We should remember that at least 80% of Kuwaiti citizens “work” for the government in laughably meaningless jobs.

Give ‘em a desk, a computer, a phone and game applications to while away the hours and, why, everyone’s happy.

Any major Arab corporation or establishment (“major” because ultimately it’s controlled by the government) is a beehive of useless “positions” with grand sounding titles. All kinds of directors-generals, planning directors, assistant to the director, assistants to VPs and so on, all with Phds from USC (for some reason, that’s where they all flocked to get their degrees), all basically doing…….nothing.

Where I work, the “Personnel Dept” is populated by at least 2 dozen individuals all of whose “work” could easily be done by one 40 year old female American secretary in her spare time.

The sine qua non of an Arab “establishment” (as they like to call ‘em) is not really the computer; it’s the teacup and related accoutrements.

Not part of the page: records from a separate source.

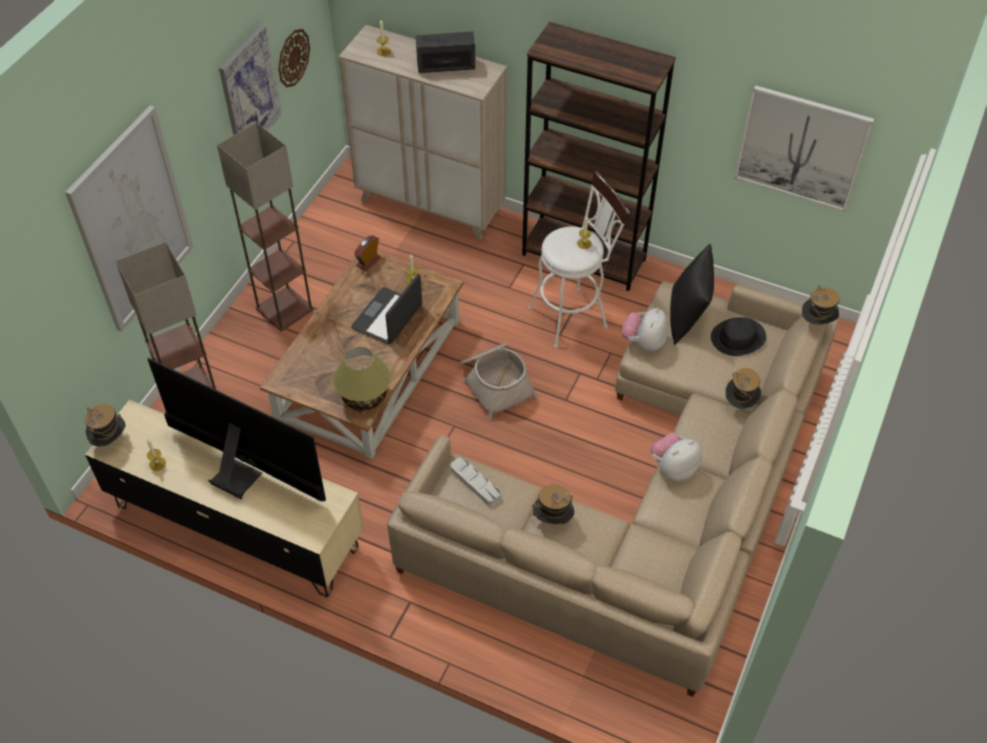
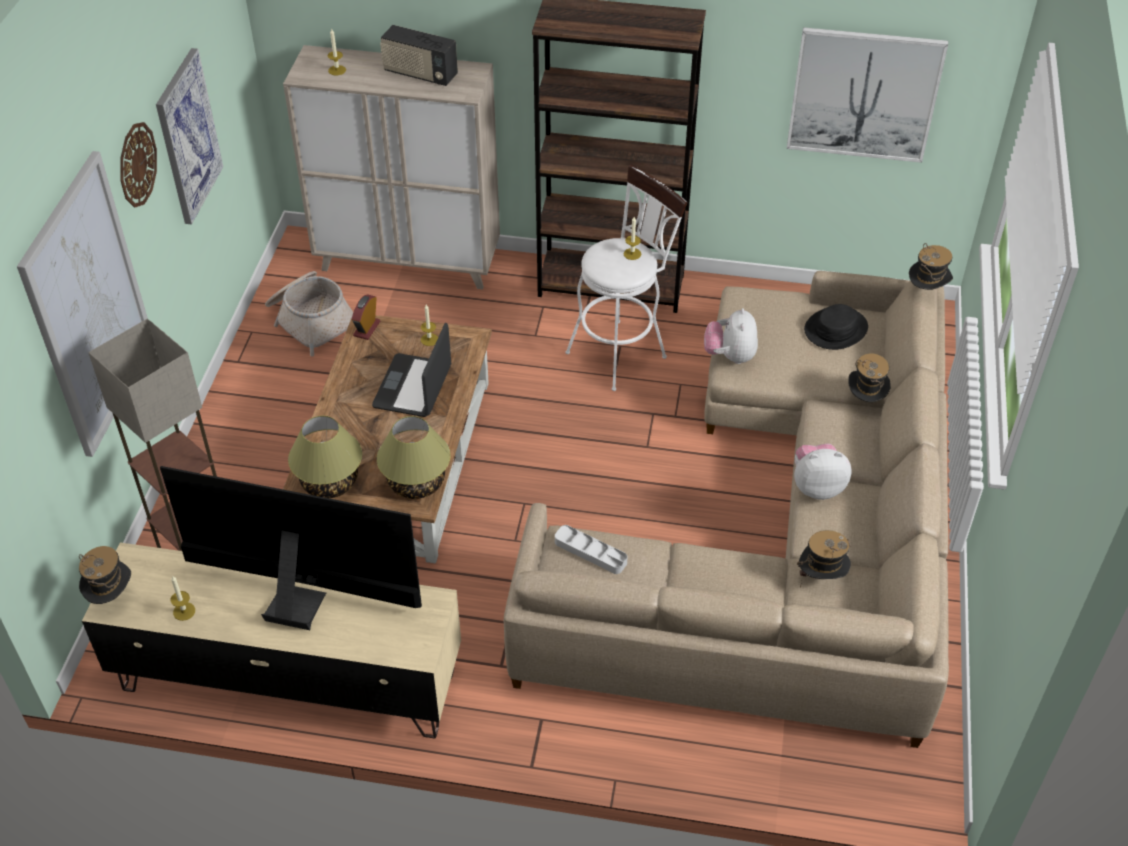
camera: 15 degrees left, 5 degrees down
floor lamp [217,122,314,331] -> none
wall clock [278,29,310,87] -> wall clock moved to [120,122,157,207]
radio [416,32,476,73] -> radio turned 135 degrees counterclockwise [380,25,458,86]
basket [459,342,538,420] -> basket moved to [265,271,353,356]
hat [532,485,574,524] -> hat moved to [797,530,851,587]
plush toy [650,433,702,482] -> plush toy turned 45 degrees clockwise [794,443,852,500]
black pillow [670,244,714,345] -> none
none -> table lamp [288,416,362,498]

The intense desire to “modernize” is only rivaled by the even more intense desire to avoid the painful adjustments that have to be made up and down the society in order to achieve this modernization. It ain’t gonna happen. Not in a million years.

What’s scary is that the US is beginning to sound like this too. Everybody talks about “job creation” but as Mr. Dalrymple states, job creation out of what?

The reason there are no jobs in the US (or Tunisia or Egypt etc) is because, lo and behold, there is no WORK. And I don’t see how you can create work without using a pen and paper and ordering it to come into being.
Why is there unemployment?
Isn't there work for everybody?
And is prosperity only or mostly for the rich?
I suppose Theordore Dalrymple supports
supply-side economics.
I don't.

"The main difference is that Ben Ali was a police general before leading the government; Gordon Brown was a university lecturer."

Meaning that neither of them had to successfully operate a hotdog stand, much less a larger, successful commercial enterprise of the kind that keeps people gainfully employed.

The reason they thought they could create jobs is exactly because they've never actually had to. When it's all theory, it's easy. Reality is quite different. Witness President Obama.